Exercise aim:
Reproduce the stretch of the abstract on delayed fluorescence in phenothiazine-quinoline conjugates from "Modulation of Delayed" through "in Phenothiazines-Quinoline-Cl Conjugates.", word for word.

Excerpted passage:
/---

Modulation of Delayed Fluorescence Guided by Conformational Effect-Mediated Thermally Enhanced Phosphorescence in Phenothiazines-Quinoline-Cl Conjugates.

Triplet energy harvesting via thermally activated delayed fluorescence (TADF) from pure organic systems has attracted great attention in organic light-emitting diodes, sensing, and photocatalysis. However, the realization of thermally enhanced phosphorescence (TEP)-guided efficient TADF with a high rate of reverse intersystem crossing ( k RISC ) still needs to be discovered. Herein, we report two phenothiazine-quinoline conjugates ( P2QC , P2QMC ) comprising two phenothiazine donors covalently attached to the chlorine-substituted quinolinyl acceptor. Spectroscopic analysis in conjunction with quantum chemistry calculations reveals that TEP in P2QC originated due to slow internal conversion from higher-lying triplet to lowest triplet (T2' → T1') of the quasi-axial (QA) conformer and TADF ( k RISC = 1.44 × 10 8 s -1 ) originated from the quasi-equatorial (QE) conformer caused by a low singlet-triplet gap (Δ E S1-T1 = 0.11 eV) and triplet energy transfer from QA to QE owing to the degenerate ground state of the conformers. In contrast, TADF ( k RISC = 0.74 × 10 8 s -1 ) and dual phosphorescence under ambient conditions are observed in P2QMC . This study provides a sustainable guideline for developing efficient TADF emitters via conformation effects and energy transfer mechanisms.

\---

Extracted entries:
/---

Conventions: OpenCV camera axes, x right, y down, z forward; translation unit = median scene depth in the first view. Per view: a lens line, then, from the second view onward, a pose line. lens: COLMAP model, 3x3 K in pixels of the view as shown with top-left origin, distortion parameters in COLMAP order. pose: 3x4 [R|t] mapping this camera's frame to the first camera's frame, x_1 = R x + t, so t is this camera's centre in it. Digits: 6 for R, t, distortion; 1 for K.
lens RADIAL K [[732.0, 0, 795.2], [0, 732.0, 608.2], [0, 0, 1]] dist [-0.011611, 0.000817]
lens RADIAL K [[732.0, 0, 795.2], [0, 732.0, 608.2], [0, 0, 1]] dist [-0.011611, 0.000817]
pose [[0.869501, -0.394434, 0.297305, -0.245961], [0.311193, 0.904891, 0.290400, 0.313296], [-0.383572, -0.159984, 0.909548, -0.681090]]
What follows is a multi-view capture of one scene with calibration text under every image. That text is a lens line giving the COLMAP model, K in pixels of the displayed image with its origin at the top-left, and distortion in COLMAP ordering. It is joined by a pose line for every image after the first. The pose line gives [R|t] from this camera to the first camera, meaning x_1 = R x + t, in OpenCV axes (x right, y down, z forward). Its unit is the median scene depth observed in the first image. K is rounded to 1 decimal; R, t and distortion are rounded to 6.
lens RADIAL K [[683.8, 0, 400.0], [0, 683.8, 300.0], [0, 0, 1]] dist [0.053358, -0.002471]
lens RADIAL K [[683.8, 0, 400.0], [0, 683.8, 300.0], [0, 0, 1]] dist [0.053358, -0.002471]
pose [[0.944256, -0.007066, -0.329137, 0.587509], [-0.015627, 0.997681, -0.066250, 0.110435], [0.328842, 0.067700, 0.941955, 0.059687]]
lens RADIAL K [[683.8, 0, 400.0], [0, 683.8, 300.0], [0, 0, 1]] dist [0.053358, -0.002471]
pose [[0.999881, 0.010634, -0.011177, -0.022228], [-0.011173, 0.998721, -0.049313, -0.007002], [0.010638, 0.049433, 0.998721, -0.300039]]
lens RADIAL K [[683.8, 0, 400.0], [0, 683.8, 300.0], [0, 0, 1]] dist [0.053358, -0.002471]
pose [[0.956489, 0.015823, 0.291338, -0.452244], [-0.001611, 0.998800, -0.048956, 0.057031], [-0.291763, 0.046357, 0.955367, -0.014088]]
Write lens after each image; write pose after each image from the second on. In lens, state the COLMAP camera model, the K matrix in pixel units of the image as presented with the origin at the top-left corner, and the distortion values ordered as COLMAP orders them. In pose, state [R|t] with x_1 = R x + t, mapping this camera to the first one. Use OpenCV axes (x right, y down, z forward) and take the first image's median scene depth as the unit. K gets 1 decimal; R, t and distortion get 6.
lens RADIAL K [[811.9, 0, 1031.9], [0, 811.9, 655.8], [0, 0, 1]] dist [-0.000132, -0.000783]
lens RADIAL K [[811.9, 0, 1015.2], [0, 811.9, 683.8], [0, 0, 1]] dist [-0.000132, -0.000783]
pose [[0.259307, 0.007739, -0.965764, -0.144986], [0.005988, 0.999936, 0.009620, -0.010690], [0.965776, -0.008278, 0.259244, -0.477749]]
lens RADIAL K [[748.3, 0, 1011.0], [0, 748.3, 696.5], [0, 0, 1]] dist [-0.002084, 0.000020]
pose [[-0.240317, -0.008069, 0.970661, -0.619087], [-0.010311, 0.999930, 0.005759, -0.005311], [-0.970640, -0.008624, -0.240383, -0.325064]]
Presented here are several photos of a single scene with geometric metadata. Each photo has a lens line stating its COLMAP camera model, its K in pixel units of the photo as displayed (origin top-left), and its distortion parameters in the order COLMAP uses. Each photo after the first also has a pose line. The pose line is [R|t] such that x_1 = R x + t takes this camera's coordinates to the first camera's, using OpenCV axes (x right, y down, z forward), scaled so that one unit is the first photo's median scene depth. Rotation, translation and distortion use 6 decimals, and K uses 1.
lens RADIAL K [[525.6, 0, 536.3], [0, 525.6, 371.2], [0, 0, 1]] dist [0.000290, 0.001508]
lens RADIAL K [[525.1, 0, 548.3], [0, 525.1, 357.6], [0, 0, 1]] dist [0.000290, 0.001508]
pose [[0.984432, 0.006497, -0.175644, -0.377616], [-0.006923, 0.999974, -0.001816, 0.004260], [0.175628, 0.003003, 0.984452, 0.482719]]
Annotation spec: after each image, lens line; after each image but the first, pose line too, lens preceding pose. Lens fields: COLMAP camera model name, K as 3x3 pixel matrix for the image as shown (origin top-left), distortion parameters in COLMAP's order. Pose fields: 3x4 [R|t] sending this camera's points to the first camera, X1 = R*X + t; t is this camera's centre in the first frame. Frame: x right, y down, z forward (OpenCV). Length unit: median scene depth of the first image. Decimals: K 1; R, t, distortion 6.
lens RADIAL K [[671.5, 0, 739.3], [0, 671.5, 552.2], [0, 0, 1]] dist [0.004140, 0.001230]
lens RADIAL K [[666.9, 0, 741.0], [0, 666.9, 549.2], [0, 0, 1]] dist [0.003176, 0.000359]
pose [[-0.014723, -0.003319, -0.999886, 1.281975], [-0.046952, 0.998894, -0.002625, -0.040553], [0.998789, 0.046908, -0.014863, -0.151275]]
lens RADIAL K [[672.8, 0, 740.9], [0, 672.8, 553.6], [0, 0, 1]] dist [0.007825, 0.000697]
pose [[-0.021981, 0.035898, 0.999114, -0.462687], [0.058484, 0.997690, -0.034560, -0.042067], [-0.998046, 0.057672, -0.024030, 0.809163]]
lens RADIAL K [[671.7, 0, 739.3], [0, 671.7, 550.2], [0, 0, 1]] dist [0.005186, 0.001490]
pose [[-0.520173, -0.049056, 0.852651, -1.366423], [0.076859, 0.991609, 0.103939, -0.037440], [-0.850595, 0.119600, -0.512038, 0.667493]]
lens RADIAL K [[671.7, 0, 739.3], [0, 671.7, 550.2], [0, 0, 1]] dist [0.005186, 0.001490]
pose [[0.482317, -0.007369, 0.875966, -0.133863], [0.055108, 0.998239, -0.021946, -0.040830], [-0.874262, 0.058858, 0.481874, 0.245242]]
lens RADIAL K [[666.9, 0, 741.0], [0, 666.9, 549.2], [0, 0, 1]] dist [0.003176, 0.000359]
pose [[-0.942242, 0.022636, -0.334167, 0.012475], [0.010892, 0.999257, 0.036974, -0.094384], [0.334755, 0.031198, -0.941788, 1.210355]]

\---

Result of the exercise:
Modulation of Delayed Fluorescence Guided by Conformational Effect-Mediated Thermally Enhanced Phosphorescence in Phenothiazines-Quinoline-Cl Conjugates.